Certains militants associent le dévoilement et la colonisation, invoquant par exemple les cérémonies de dévoilement organisées à Alger en 1958 par les autorités françaises…

Faire le lien avec la campagne de dévoilement en Algérie colonisée, c’est perpétuer la silenciation et la disqualification des premières concernées qui dès qu’elles questionnent et remettent en cause l’objet voile, reçoivent comme critique assassine « Vous faites comme les colons ». Rappelons que pendant la colonisation, de nombreuses femmes colonisées se battaient pour leur indépendance et en même temps, elles s’opposaient au patriarcat religieux.

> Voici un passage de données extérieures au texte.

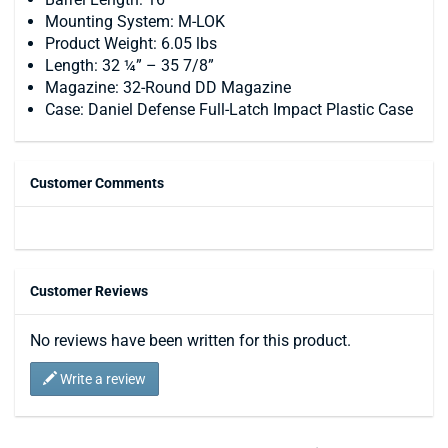
Mounting System: M-LOK
Product Weight: 6.05 lbs
Length: 32 ¼” – 35 7/8”
Magazine: 32-Round DD Magazine
Case: Daniel Defense Full-Latch Impact Plastic Case
Customer Comments
Customer Reviews
No reviews have been written for this product.
Write a review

Des résistantes algériennes avaient même courageusement assumé un explicite non au « double impérialisme », celui de la France et celui du patriarcat musulman. D’autres exemples dans d’autres pays existent. Il faut surtout dire que face à la complexité de l’histoire coloniale, les individus ont tendance à ne retenir, par confort mental ou malhonnêteté, des récits simplifiés, qui les arrangent ou arrangent leur bord politique.

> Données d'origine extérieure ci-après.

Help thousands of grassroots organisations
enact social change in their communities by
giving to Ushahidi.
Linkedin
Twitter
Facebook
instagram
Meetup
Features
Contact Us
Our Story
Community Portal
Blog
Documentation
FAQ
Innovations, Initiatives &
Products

Quand on est une femme musulmane qui pose un regard critique sur le voile, on risque la récupération par des personnes qui tiennent des discours de haine. Comment appréhendez-vous ce dilemme ?

Je ne l’appréhende pas car mon propos est clair et nuancé et qu’il ne convient pas aux esprits haineux. Je ne le porte plus depuis 2016. Je m’exprimais déjà publiquement sur le sujet et même sur la décroyance avant la sortie du livre. Mon propos n’a jamais été récupéré une seule fois. J’ai été sollicitée pour participer à des émissions télé et radio à grande audience, aussi bien pour parler de mon premier livre que du second. Mais ces émissions et ces programmes fracturent la société. J’aurais pourtant pu accepter par opportunisme, mais j’ai refusé d’y aller car on ne peut pas se plaindre de l’état du débat démocratique et politique en France et accepter des interviews et des échanges avec des polémistes professionnels.

Il faut empêcher les individus qui font commerce sur le sujet du voile de monopoliser l’espace médiatique

Il y a quelques semaines, le cabinet de Marlène Schiappa [ministre française chargée de la Citoyenneté] a voulu me parler. Je n’ai même pas répondu au mail. Pas parce que je suis impolie. Simplement parce qu’à un moment, il faut prendre ses responsabilités et assumer que non, on ne peut discuter avec une ministre qui alimente des paniques morales infondées et irrationnelles, surtout en temps de pandémie mondiale, et qui de plus seconde et crédibilise un ministre de l’Intérieur [Gérald Darmanin] très problématique pour les femmes.

Comment changer la nature et les formes du débat sur le voile, pour le rendre plus apaisé ?

En empêchant les individus qui n’ont aucune légitimité ou qui font commerce sur ce sujet de monopoliser l’espace médiatique. Les premiers ex-aequo dans la liste sont les politiques et les militants médiatiques. Ensuite, il faut poser comme préalable à toute discussion la distinction suivante : l’objet voile d’un côté, les femmes qui le portent de l’autre. Aussi, il faut du temps, de la nuance, de la rationalité, de la bienveillance et du respect. Il faut aussi de la modestie épistémique, et cultiver sa capacité à remettre en cause ses croyances pour son bien et celui de l’humanité. Et c’est vraiment ce que je souhaite qu’on retienne de ce livre qui n’a pas été écrit pour répondre à une actualité ou réagir à une énième polémique.

En plus de traiter sereinement la question du voile, il amorce un travail plus grand sur la décroyance à une époque où la complexité du monde nécessite que chacun de nous fasse preuve de flexibilité mentale face à la nouveauté. Nous sommes en plein contexte pandémique, l’antivaccinisme fait des ravages, il y a de nouvelles données sur l’urgence climatique… Tous ces éléments impliquent l’abandon de nos certitudes, de nos croyances limitées et limitantes, même celles qu’on a pu recevoir en héritage, pour notre bien et celui des autres. Il est vraiment urgent que chacun de nous puisse faire paisiblement cet exercice afin de s’émanciper, d’avancer, de devenir plus rationnels et plus libres.